▸ **Trecho selecionado**
-------------------------

O novo-artista: lava, passa, cozinha e ainda faz arte

Recentemente fui a uma defesa de tese de Mestrado de uma antiga amiga, com quem trabalhei há mais de 10 anos. Eu e Maria Elisa Medeiros atuamos juntas no montagem teatral "Hilda Furacão", adaptada do texto de Fernando Drummond, com direção de Marcelo Andraade. Foi uma montagem grandiosa que deu muito pano pra manga, principalmente porque foi feita com um orçamento gigante até mesmo para os dias de hoje, quase 1 milhão de reais. Naquela época nós éramos apenas duas estudantes, mas já trabalhávamos profissionalmente como bailarinas. Eu e Maria Elisa continuamos nos vendo depois do fim da produção, mas não tanto quanto gostaríamos, e portanto, as atualizações sobre a vida de cada uma não eram as mais completas possíveis. Eis que há um tempo atrás descubro que nós duas continuávamos trabalhando na área da Cultura, mas com temáticas diferentes, e ao mesmo tempo complementares.


Maria Elisa fez Mestrado em Administração Pública na Fundação João Pinheiro - Governo de Minas, e sua tese teve como tema "O Financiamento da Cultura no Estado de Minas Gerais: Uma Análise da Lei Estadual de Incentivo à Cultura 1998-2008 e do Fundo Estadual de Cultura 2006-2008". O trabalho, como destaca o próprio título, analisa os dois mecanismos de financiamento à Cultura do Estado de Minas nos anos em que estiveram em vigor.


O interessante da tese é que Maria Elisa utiliza dois conceitos: descentralização e desconcentração para realizar sua análise do ponto de vista da distribuição de recursos dos dois mecanismos. Na apresentação abaixo você conseguirá entender um pouco melhor o que cada um significa, e o que Maria Elisa descobriu analisando os arquivos e históricos de cada um dos anos.


Os méritos da pesquisa são vários e óbvios, pois colocar luz sobre a questão do financiamento público é de grande importância para nós que trabalhamos com arte e cultura, mas prefiro destacar aqui uma outra questão: a importância de termos artistas entendendo de assuntos diversos que lhes dizem respeito e lidando com questões estratégicas para os próprios artistas. Maria Elisa é bailarina e atriz por formação (Artes Cênicas - UFMG) e se interessou pela Administração Pública, (Fundação João PInheiro), mas é também formada em Relações Internacionais (Centro Universitário UNA) e tem pós-graduação em Gestão de Projetos (IETEC). Em sua apresentação da tese ela deixou claro que partiu do ponto de vista da sua própria vivência para o estudo, ou seja, sua dificuldade como artista em conseguir recursos para suas produções.

-------------------------

▸ **Dados para análise**
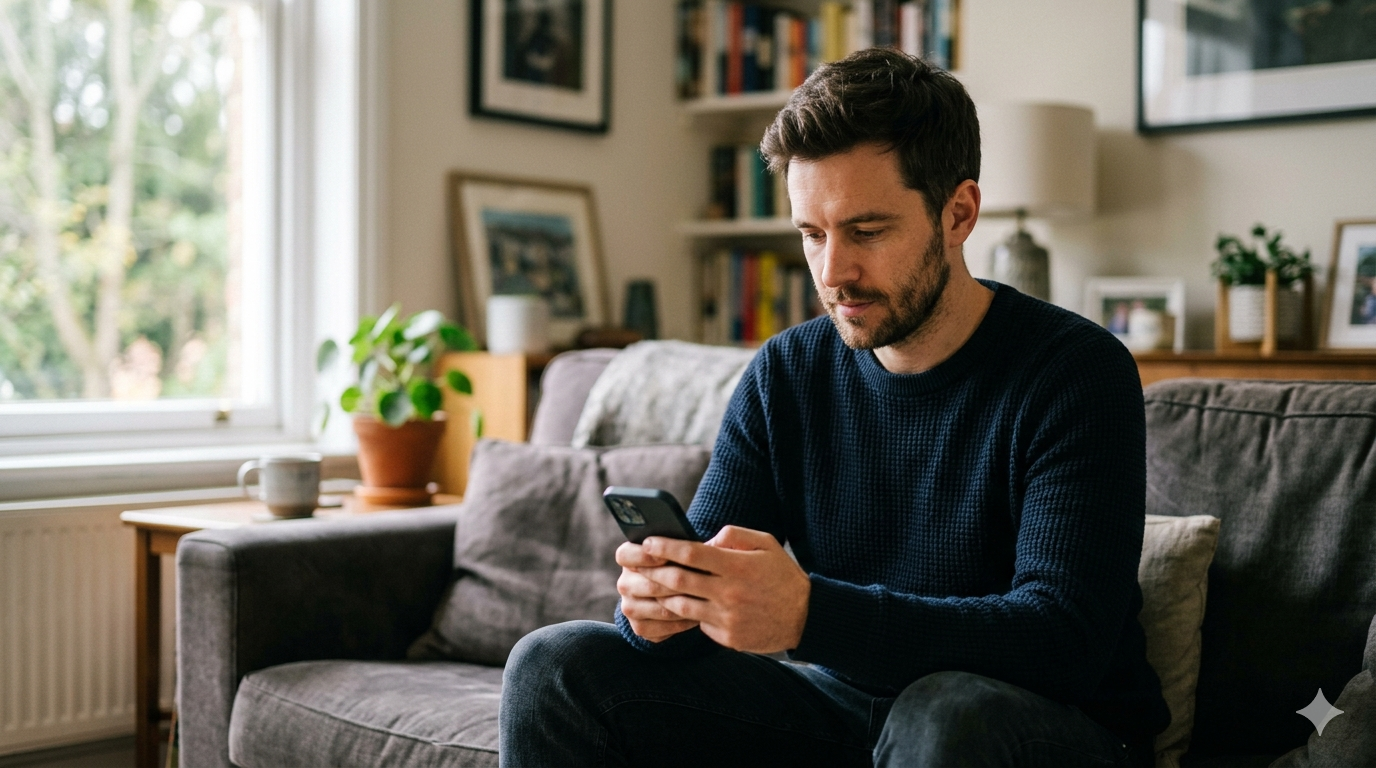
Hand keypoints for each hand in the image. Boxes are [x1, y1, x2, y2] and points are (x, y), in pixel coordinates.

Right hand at [616, 541, 700, 642]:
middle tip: (696, 582)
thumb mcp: (691, 548)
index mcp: (630, 557)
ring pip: (652, 608)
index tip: (665, 556)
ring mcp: (630, 606)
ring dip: (678, 604)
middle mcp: (626, 582)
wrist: (690, 591)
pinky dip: (676, 624)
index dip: (643, 556)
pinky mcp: (640, 627)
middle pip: (642, 584)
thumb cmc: (691, 563)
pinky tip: (695, 617)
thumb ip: (693, 543)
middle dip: (671, 583)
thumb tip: (712, 544)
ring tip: (703, 600)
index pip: (625, 555)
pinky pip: (655, 629)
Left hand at [638, 526, 810, 653]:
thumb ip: (734, 536)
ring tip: (650, 586)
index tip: (648, 542)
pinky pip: (698, 624)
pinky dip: (687, 614)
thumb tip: (704, 541)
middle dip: (653, 570)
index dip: (666, 547)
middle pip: (679, 580)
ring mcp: (728, 618)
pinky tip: (680, 605)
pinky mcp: (728, 638)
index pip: (692, 554)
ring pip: (681, 606)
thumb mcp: (766, 543)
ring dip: (662, 595)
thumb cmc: (782, 575)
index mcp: (738, 567)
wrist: (805, 617)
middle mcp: (730, 593)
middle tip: (637, 564)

-------------------------

Dê continuidade ao texto sobre a tese de Mestrado de Maria Elisa Medeiros, começando logo após a última frase.

Assim como Maria Elisa se interessou pela tema da gestão pública, precisamos ter artistas discutindo outras questões importantes para os próprios artistas. Já não existe mais, ou pelo menos para a grande maioria de nós, aquela imagem do artista que fica alheio a tudo que acontece à sua volta, apenas se dedicando aos fazer artístico. Aquele artista que não sabe lidar com dinheiro, que não consegue se planejar e pensar adiante. Infelizmente, ou felizmente, os tempos são outros e nós temos sim que nos envolver em questões como financiamento, formação, comunicação, planejamento, sustentabilidade, entre várias outras, se quisermos continuar fazendo o que tanto gostamos: arte.

Essa semana acompanhei o Seminário Música e Movimento, do Conexão Vivo, através da Inernet e curti muito as colocações feitas pelo músico e compositor Romulo Fróes e seguidos por comentários duros e diretos do Carlos Eduardo Miranda, produtor musical e jurado de programas de TV. A palestra era "Pop x Popular – superando a dicotomia". Em suas proposições eles deixam claro que não existe mais essa figura do músico que não se envolve em outras questões  que não apenas tocar. O músico agora toca, mas também sabe gravar, sabe mixar, sabe comunicar e utilizar a Internet para divulgação de seus trabalhos.

Rômulo citou o momento em que chegou a Belo Horizonte, entrou no táxi e pediu ao motorista que seguisse determinado trajeto em função de tarefas que teria que relizar para o seu show. O motorista então se disse impressionado, pois pensou que o artista precisasse meditar e se concentrar antes de tocar, e não realizar tarefas cotidianas de produção. Rômulo completou: "Não sei qual foi a última vez que me concentrei"...

Brincadeiras à parte, por vontade ou necessidade, o novo-artista agora tem que se especializar, seja em um Mestrado em Administração Pública, seja em como utilizar o Twitter, ou descobrindo como gravar e mixar seu próprio disco com pouca grana se quiser emprender seu próprio trabalho.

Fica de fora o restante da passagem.